Special Report

Unwarranted hyper-sensitivity

The huge hue and cry raised in India alleging institutionalised racism in Australia, following a wave of robbery-driven attacks on Indian students in Melbourne this summer, has provoked wry comment from African, and students from our own north-eastern states who suffer routine discrimination in this country.

For several decades a small minority of liberal publications within the Indian media has sporadically recou-nted shocking tales of widespread colour prejudice and undisguised discrimi-nation suffered by African students in India.  Denial of housing facilities, social interaction and unprovoked insults are regularly reported by black students and visitors. Moreover white and north-eastern women students suffer routine socially approved sexual harassment and abuse as they are perceived to be wanton and wayward.

To their credit, the editors of the latest (June 29) issue of the best-selling Delhi-based weekly Outlook have examined the latent and often unconscious racial and colour prejudices of the Indian population, particularly of urban citizens. In a six-page cover story titled ‘Aren’t we racists too?’ author Debarshi Dasgupta graphically describes the offensive discrimination widely suffered by black Afro-American and African students and visitors, as also by dark-complexioned Indians within Indian society. With the country’s exams-obsessed school and collegiate curriculums leaving little time for teaching good manners and political correctness, even middle class Indians overtly display racial, caste, communal and colour prejudices.

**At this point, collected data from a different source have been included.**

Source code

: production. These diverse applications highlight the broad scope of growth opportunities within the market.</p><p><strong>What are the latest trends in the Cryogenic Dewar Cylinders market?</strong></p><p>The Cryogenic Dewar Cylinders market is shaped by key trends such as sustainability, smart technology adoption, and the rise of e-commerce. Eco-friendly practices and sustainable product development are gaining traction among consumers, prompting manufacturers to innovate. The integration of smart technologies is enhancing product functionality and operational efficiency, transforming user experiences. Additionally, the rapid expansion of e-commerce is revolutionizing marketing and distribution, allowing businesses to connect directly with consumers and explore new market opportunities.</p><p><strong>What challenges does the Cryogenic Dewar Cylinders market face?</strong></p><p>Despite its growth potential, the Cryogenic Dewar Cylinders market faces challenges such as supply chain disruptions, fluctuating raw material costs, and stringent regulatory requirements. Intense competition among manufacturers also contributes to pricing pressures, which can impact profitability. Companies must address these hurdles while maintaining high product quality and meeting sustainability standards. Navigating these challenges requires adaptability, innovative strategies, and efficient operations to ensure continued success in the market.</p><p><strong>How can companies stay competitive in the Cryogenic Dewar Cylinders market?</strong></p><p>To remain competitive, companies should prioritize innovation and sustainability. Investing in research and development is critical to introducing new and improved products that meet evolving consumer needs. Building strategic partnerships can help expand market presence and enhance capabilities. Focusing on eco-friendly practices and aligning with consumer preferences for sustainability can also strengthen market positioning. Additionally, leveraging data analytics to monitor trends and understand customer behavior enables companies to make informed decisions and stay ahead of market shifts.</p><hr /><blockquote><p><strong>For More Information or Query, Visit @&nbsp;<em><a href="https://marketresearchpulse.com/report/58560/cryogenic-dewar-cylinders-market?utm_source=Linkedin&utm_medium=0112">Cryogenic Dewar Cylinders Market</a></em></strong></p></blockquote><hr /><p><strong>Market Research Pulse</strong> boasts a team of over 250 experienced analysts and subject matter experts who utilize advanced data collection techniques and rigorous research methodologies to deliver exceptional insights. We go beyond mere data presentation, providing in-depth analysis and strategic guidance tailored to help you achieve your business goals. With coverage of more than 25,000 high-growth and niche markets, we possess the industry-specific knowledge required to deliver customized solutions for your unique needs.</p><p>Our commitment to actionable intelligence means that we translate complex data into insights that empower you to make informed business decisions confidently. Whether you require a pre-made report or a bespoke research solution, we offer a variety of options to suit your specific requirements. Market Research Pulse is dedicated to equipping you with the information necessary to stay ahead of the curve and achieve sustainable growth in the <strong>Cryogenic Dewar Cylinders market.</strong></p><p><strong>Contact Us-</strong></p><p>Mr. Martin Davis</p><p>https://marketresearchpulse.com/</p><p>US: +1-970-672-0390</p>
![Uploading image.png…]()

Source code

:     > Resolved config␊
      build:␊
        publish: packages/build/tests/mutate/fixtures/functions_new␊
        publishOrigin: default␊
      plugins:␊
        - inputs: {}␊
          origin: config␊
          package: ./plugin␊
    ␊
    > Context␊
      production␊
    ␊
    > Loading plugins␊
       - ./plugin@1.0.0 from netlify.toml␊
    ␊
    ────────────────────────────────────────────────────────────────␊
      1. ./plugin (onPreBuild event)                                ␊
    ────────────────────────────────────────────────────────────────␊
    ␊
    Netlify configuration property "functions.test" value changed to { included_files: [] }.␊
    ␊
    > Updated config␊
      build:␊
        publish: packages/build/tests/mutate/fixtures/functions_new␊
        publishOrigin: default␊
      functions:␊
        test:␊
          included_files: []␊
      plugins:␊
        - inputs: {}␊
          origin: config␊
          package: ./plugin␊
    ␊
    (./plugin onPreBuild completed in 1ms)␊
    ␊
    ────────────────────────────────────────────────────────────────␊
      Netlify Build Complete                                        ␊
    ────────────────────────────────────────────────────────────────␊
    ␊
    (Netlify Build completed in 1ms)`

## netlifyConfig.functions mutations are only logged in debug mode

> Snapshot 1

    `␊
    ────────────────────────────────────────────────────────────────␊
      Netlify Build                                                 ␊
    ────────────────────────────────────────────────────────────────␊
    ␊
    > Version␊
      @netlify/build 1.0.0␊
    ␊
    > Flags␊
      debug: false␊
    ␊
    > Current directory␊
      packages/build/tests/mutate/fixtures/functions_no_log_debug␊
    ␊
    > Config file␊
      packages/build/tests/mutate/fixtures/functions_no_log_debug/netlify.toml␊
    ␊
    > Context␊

Among the horror stories highlighted by Dasgupta in her forthright, no-holds-barred Outlook cover story: a Madurai-based Indian sentenced to prison for driving his wife to suicide by taunting her about her dark complexion; organisers of the IPL international cricket tournament 2008 who instructed two comely black cheerleaders of the Punjab Kings XI to return home; a Kenyan student denied entrance into a Pune pub; an attack on three Iraqi students by a 150-strong mob in Noida, on the outskirts of the national capital.

“Ask any African what it is like for him or her to be in India and you might perhaps think twice before calling Australia racist. It is indeed a very dark under-belly that India reveals when it comes to its treatment of the dark foreigner,” writes Dasgupta in a revealing story that holds a mirror to the ugly face of Indian society which tends to be hyper-sensitive on the issue of suffering — but not practising — racial discrimination and colour prejudice.